Canadian agribusiness Richardson International Ltd. announced Thursday that its subsidiary, Richardson Oilseed (US) Holdings Ltd., has struck a deal to purchase Italgrani USA Inc., North America’s biggest durum milling firm.
According to the terms of the deal, Richardson Oilseed will assume ownership of a milling facility in St. Louis, MO that focuses on semolina and durum flour, as well as three storage and crop inputs facilities in North Dakota. The company will also acquire a commodity trading office in Minneapolis, MN.
“This acquisition is fully aligned with our long-term strategic goals of diversification, geographic expansion, and an increased presence in food processing – having gone from canola to oats and now to durum processing,” said Richardson International President and CEO Curt Vossen in a statement. “The significant scale of processing capability of the Italgrani plant, combined with origination opportunities and crop inputs retail facilities, all included in this transaction, will further enhance the services we will be able to offer to our producer customers, both in Canada and the US.”

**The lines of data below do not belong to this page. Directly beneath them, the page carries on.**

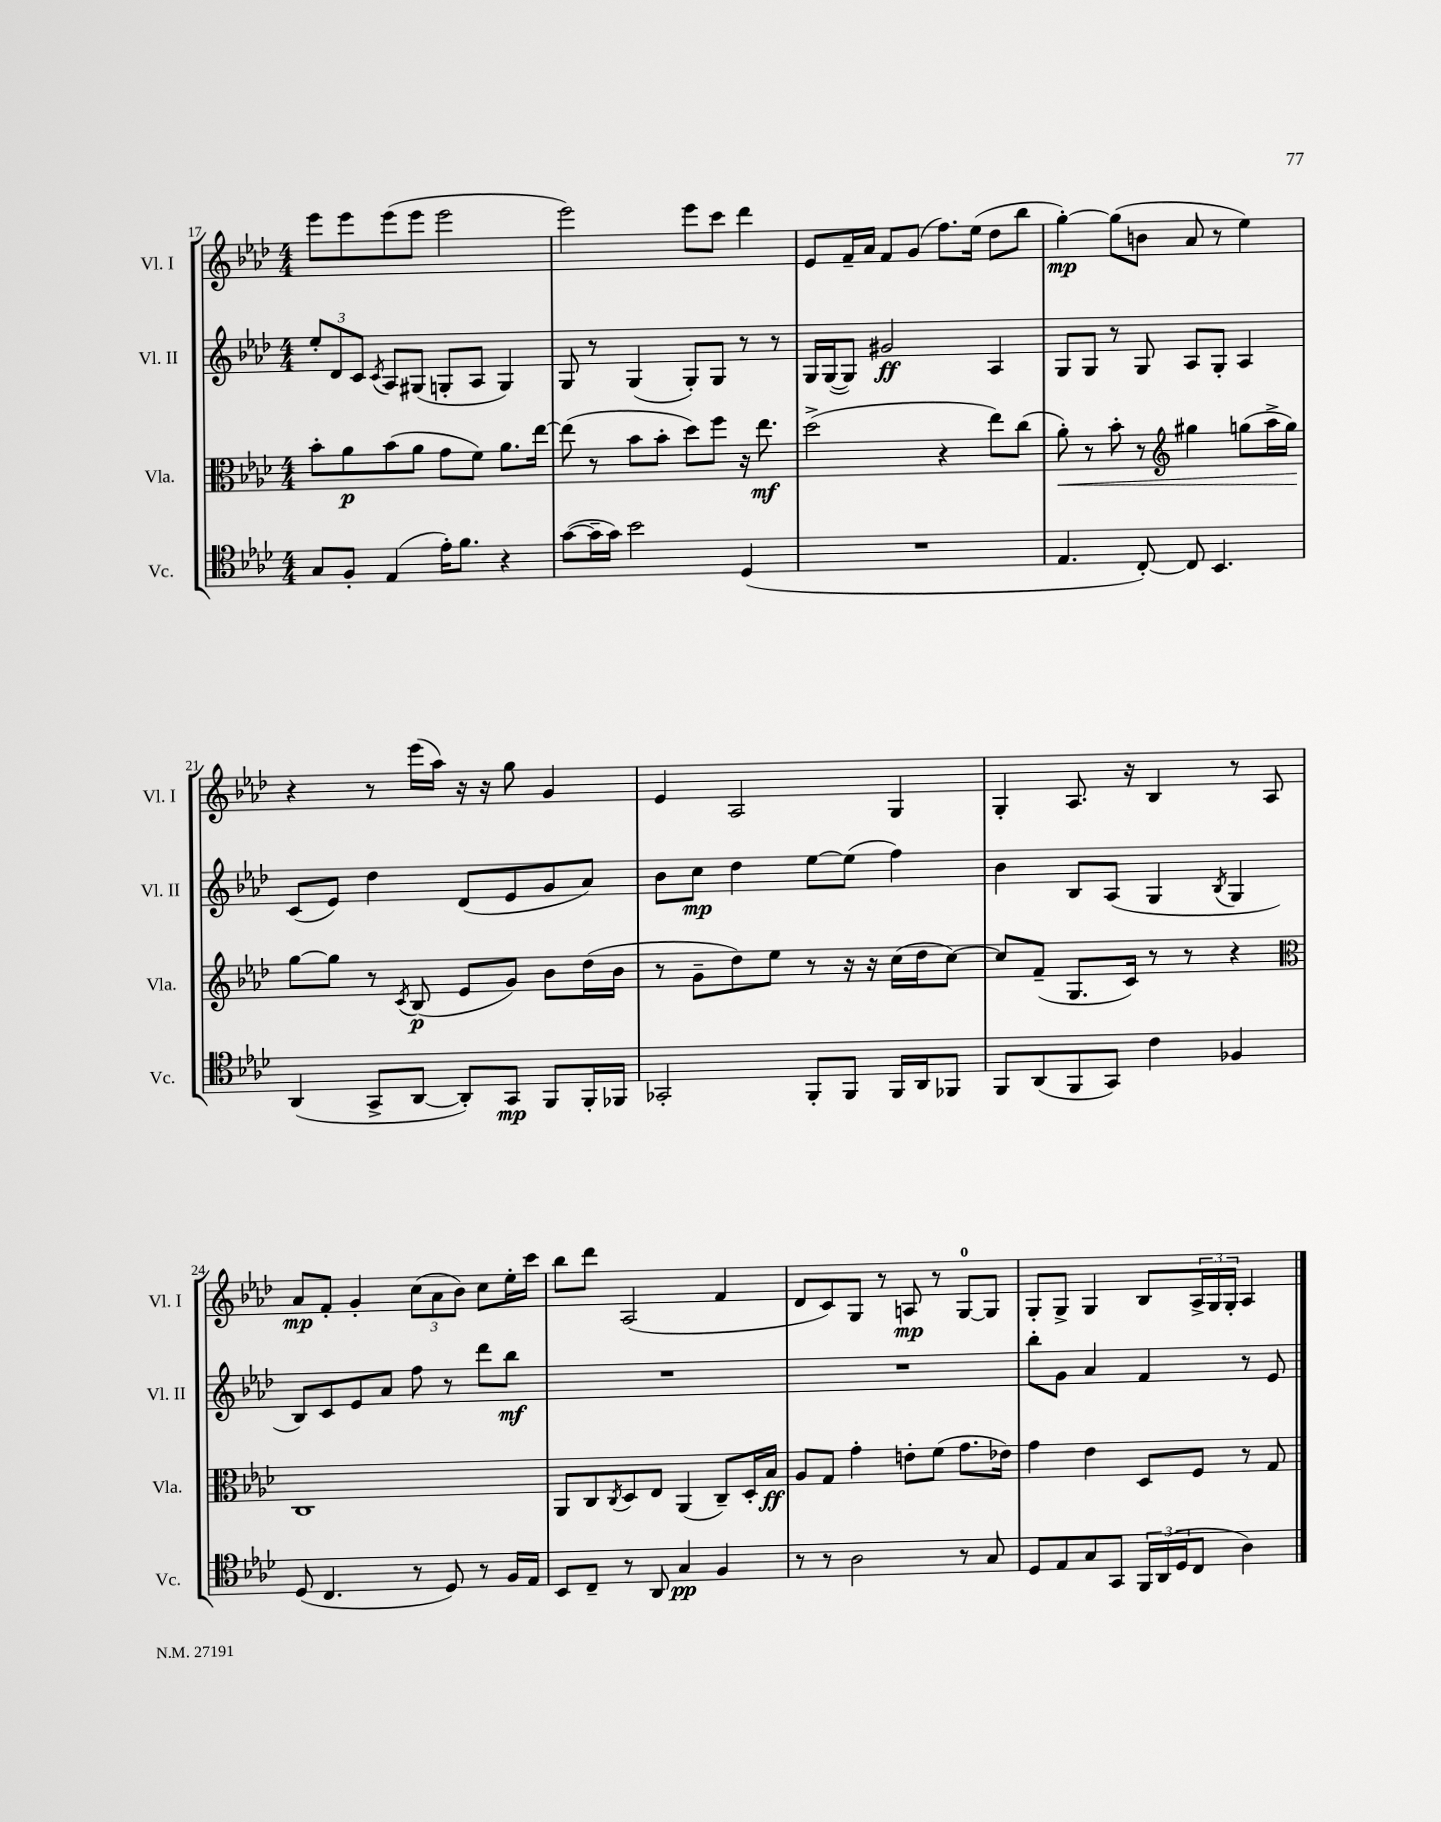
<<
\new StaffGroup <<
\new Staff = "s0" \with { instrumentName = "Vl. I" shortInstrumentName = "Vl. I" } {
    \clef treble \key aes \major \numericTimeSignature \time 4/4
    ees'''8 ees'''8 ees'''8( ees'''8 ees'''2 |
    ees'''2) ees'''8 c'''8 des'''4 |
    ees'8 f'16-- aes'16 f'8 g'8( f''8.) ees''16( des''8 bes''8 |
    g''4~-.\mp) g''8( b'8 aes'8 r8 ees''4) |
    r4 r8 ees'''16( aes''16) r16 r16 g''8 g'4 |
    ees'4 aes2 g4 |
    g4-. aes8. r16 bes4 r8 aes8 |
    aes'8\mp f'8-. g'4-. \tuplet 3/2 { c''8( aes'8 bes'8) } c''8 ees''16-. c'''16 |
    bes''8 des'''8 aes2( f'4 |
    des'8 c'8) g8 r8 a8\mp r8 g8-0~ g8 |
    g8-. g8-> g4 bes8 \tuplet 3/2 { aes16-> g16 g16-. } aes4 \bar "|." |
}
\new Staff = "s1" \with { instrumentName = "Vl. II" shortInstrumentName = "Vl. II" } {
    \clef treble \key aes \major \numericTimeSignature \time 4/4
    \tuplet 3/2 { ees''8-. des'8 c'8 } \acciaccatura { c'8 } aes8 gis8( g8-. aes8 g4) |
    g8 r8 g4( g8-.) g8 r8 r8 |
    g16 g16~( g8) gis'2\ff aes4 |
    g8 g8 r8 g8 aes8 g8-. aes4 |
    c'8( ees'8) des''4 des'8( ees'8 g'8 aes'8) |
    bes'8 c''8\mp des''4 ees''8~ ees''8( f''4) |
    bes'4 bes8 aes8( g4 \acciaccatura { bes8 } g4 |
    bes8) c'8 ees'8 aes'8 f''8 r8 des'''8 bes''8\mf |
    R1 |
    R1 |
    bes''8-. g'8 aes'4 f'4 r8 ees'8 \bar "|." |
}
\new Staff = "s2" \with { instrumentName = "Vla." shortInstrumentName = "Vla." } {
    \clef alto \key aes \major \numericTimeSignature \time 4/4
    bes'8-. aes'8\p bes'8( aes'8 g'8 f'8) aes'8. ees''16~ |
    ees''8( r8 bes'8 bes'8-. des''8) f''8 r16 ees''8.\mf |
    des''2->( r4 ees''8) c''8( |
    aes'8-.\<) r8 bes'8-. r8 \clef treble gis''4 g''8( aes''16-> g''16\!) |
    g''8~ g''8 r8 \acciaccatura { c'8 } bes8\p( ees'8 g'8) bes'8 des''16( bes'16 |
    r8 g'8-- des''8) ees''8 r8 r16 r16 c''16( des''16 c''8~) |
    c''8 f'8--( g8. c'16) r8 r8 r4 |
    \clef alto c1 |
    aes,8 c8 \acciaccatura { c8 } des8 ees8 aes,4( c8--) des16-. bes16\ff |
    aes8 g8 g'4-. e'8-. f'8( g'8. ees'16) |
    g'4 ees'4 des8 f8 r8 g8 \bar "|." |
}
\new Staff = "s3" \with { instrumentName = "Vc." shortInstrumentName = "Vc." } {
    \clef tenor \key aes \major \numericTimeSignature \time 4/4
    g8 f8-. ees4( ees'16-.) f'8. r4 |
    g'8~( g'16-- g'16) bes'2 des4( |
    R1 |
    ees4. c8~-.) c8 bes,4. |
    aes,4( g,8-> aes,8~ aes,8-.) g,8\mp f,8 f,16-. fes,16 |
    ges,2-. f,8-. f,8 f,16 aes,16 fes,8 |
    f,8 aes,8( f,8 g,8) c'4 fes4 |
    des8( c4. r8 des8) r8 f16 ees16 |
    bes,8 c8-- r8 aes,8 g4\pp f4 |
    r8 r8 aes2 r8 g8 |
    des8 ees8 g8 g,8 \tuplet 3/2 { f,16 aes,16( des16 } c8 aes4) \bar "|." |
}
>>
>>
\layout { \context { \Score currentBarNumber = #17 } }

If the transaction is approved by regulators, Richardson will take on 100% of shares of Italgrani USA and retain the firm’s existing workforce.
“The Italgrani team is pleased to be joining the Richardson International family of companies and looks forward to working together to further grow and expand the Italgrani USA business footprint,” James Meyer, president of Italgrani USA, said in the release. “Our two companies are well aligned in that we are both focused on customer service, innovative solutions, and being good stewards of resources.”
Richardson said in June that it is constructing a new high throughput grain elevator in Carmichael, SK. Slated to reach completion next fall, the project includes 46,000 mt of storage capacity with a loop rail track that can load 175 high cube rail cars, as well as high-speed receiving and load out and a high capacity grain cleaning system.